[Descrizione del compito] Riprenda l'estratto sul codice linguistico dei vertici dell'Unione europea e lo prosegua a partire dall'ultima frase riportata.

[Estratto della pagina]
>>>>>
Si comincia con i funzionari europei. Ma poi si prevede di diffondere il codice linguistico a tutti i cittadini europei. La neo-lingua politicamente corretta, nata negli Usa negli anni ’70 del Novecento, procede nel suo cammino e ha già conquistato i vertici dell’Ue. La scoperta del documento da parte del quotidiano Il Giornale ha già scatenato una bufera di reazioni avverse, soprattutto tra i leader politici di centrodestra. Tra gli altri Giorgia Meloni ha affermato: “Ora basta: la nostra storia e la nostra identità non si cancellano”. Matteo Salvini, da par sua, l’ha definita “una follia”.
<<<<<
[Righe di dati]
>>>>>
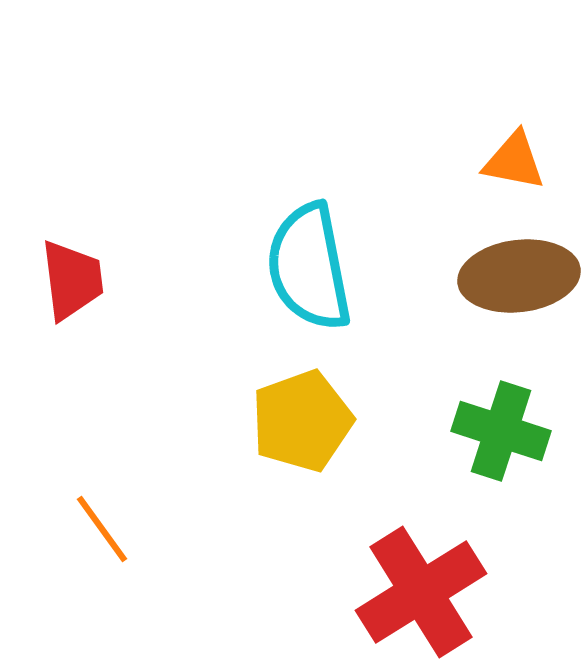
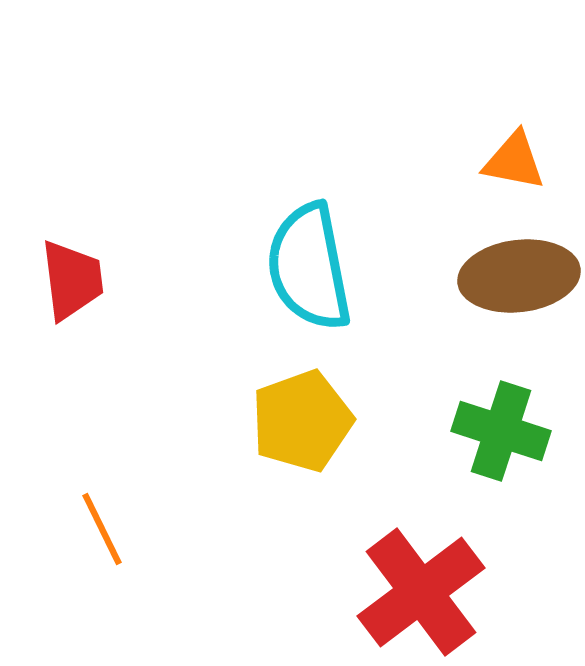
orange line: rotated 10 degrees clockwise
red cross: rotated 5 degrees counterclockwise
<<<<<
[Risultato esercizio]
In effetti la neo-lingua “inclusiva”, in nome dell’inclusione delle minoranze, sembra piuttosto intesa a escludere e offendere la maggioranza degli europei: coloro che si sentono almeno culturalmente cristiani e le maggioranze di persone che si identificano in maschi o femmine. In nome del rispetto per le tradizioni e le identità dell’altro e del diverso – secondo i chierici del politicamente corretto – gli europei dovrebbero rinunciare alle proprie tradizioni e alle loro identità; e rinnegarle, rinnegando se stessi. Non è un po’ troppo? Ma l’Ue non dovrebbe difendere i suoi cittadini, le loro tradizioni, la loro cultura? Non dovrebbe anche dare sostanza alla cittadinanza europea accanto a quella nazionale? Ma come può farlo se vuole bandire come discriminatoria persino la parola cittadino?

L’Ue vuole non offendere nessuno e includere tutti, tranne i suoi stessi cittadini e le loro libertà: a cominciare da quella di espressione. E poi qualcuno si sorprende del fatto che in Europa ci siano tanti euroscettici e “sovranisti”!